Estimates of what it will cost to rescue banks in Spain are rising, as Standard & Poor's said it had cut credit ratings on five banks Friday.
The nation's fourth largest bank, Bankia, the country's largest real estate lender, estimated it needed $23.7 billion to survive, a sharp jump from an estimate of $11.2 billion offered Wednesday by Spanish Finance Minister Luis De Guindos, The New York Times reported.
The government spent $5.6 billion on the bank two weeks ago, taking over 45 percent and sending a signal to the international community Spain may not be able to shoulder the cost of a financial system rescue by itself.
Trading in Bankia shares were suspended Friday morning as regulators anticipated a dramatic reaction to the bank's request, which had been expected.

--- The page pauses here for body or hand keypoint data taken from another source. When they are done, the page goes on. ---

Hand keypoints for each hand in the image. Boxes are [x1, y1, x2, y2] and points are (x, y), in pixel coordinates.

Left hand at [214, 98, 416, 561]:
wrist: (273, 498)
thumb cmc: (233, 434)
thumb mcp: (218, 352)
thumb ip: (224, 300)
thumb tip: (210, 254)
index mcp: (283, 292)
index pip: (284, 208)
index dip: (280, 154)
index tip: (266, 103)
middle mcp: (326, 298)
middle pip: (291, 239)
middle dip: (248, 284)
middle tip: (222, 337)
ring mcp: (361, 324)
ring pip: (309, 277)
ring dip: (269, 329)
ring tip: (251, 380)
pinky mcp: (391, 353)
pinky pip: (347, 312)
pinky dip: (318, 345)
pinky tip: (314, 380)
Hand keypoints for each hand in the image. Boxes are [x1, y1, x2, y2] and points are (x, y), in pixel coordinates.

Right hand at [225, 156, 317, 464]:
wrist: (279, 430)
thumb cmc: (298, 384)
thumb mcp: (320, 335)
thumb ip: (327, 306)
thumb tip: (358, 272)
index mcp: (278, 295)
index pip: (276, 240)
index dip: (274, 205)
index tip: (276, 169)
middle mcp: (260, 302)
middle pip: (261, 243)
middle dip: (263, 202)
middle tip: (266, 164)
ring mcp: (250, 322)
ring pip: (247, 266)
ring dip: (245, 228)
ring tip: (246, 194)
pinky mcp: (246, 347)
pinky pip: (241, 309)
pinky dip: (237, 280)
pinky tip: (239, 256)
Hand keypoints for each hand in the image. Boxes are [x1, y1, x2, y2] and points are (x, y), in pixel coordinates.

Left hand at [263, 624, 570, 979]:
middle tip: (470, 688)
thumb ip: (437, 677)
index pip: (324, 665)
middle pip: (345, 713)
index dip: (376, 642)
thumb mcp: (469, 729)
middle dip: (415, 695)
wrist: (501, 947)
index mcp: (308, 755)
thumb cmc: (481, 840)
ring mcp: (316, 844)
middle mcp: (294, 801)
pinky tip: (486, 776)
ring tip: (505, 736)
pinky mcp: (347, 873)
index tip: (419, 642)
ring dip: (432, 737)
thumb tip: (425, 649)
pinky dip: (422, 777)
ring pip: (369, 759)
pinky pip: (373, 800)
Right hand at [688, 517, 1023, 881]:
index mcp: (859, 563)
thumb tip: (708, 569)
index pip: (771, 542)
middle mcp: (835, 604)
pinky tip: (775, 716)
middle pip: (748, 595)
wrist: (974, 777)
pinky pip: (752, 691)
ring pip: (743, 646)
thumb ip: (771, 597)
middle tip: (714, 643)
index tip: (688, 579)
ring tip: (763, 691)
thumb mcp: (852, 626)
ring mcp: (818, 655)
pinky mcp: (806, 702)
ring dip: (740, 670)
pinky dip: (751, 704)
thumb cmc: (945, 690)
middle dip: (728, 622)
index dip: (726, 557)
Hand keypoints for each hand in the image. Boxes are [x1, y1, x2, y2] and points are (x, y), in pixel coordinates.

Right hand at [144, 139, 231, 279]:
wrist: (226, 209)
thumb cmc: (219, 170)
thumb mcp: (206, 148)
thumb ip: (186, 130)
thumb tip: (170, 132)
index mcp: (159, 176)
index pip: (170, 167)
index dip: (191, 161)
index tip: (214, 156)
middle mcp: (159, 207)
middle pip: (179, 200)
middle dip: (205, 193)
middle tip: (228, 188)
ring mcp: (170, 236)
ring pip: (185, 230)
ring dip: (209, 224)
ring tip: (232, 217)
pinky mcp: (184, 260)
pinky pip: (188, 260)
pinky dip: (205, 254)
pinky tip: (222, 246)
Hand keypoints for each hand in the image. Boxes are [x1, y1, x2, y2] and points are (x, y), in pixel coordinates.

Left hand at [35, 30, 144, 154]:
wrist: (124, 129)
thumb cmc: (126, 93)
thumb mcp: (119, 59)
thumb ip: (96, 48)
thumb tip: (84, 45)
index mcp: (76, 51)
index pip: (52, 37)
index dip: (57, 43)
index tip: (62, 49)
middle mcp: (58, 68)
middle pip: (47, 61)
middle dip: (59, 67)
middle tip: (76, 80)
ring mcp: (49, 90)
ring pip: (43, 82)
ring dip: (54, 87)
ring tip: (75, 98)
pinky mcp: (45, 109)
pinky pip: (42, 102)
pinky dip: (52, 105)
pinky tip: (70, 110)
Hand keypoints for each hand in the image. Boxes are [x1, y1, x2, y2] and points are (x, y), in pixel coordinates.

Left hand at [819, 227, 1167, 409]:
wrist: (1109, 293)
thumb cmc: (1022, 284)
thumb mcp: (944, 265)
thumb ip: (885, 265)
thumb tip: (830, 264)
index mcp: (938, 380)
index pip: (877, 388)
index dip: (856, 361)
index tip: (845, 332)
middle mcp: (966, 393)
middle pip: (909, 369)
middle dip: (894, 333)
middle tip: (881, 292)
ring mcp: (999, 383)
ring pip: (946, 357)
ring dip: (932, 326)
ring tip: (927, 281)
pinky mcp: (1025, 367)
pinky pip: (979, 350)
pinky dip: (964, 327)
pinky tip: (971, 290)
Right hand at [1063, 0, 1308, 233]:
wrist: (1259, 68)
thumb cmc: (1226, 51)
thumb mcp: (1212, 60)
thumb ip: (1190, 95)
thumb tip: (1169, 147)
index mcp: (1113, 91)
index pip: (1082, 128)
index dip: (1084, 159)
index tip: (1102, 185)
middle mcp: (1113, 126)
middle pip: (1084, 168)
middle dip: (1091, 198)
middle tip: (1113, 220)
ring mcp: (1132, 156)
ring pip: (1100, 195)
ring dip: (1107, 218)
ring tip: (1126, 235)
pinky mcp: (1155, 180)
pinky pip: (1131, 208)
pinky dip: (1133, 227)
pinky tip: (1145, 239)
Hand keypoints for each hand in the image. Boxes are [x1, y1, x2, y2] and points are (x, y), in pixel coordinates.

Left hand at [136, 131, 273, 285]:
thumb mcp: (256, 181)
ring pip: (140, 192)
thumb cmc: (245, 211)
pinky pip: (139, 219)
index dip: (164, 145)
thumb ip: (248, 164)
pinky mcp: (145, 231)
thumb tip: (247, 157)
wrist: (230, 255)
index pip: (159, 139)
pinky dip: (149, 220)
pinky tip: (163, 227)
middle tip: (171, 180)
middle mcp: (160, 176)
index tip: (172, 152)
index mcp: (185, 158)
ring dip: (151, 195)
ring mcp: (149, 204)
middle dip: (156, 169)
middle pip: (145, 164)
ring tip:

The British newspaper The Guardian reported Friday some analysts estimate it will take $62 billion to $130 billion to keep the country's banks from collapsing under the weight of massive mortgage defaults.
Goldman Sachs, the Financial Times reported, has been hired by Spain to advise the country on developing a recapitalization plan.
On Friday, S&P reduced the credit rating at Bankia, Bankinter and Banco Popular Espanol to junk status. Credit ratings at Banco Financiero y de Ahorros and Banca Cívica were also cut, but not that far.
S&P also said nine other Spanish banks had would keep their current ratings, but the outlook was negative, which implies they will be reviewed again in the near future.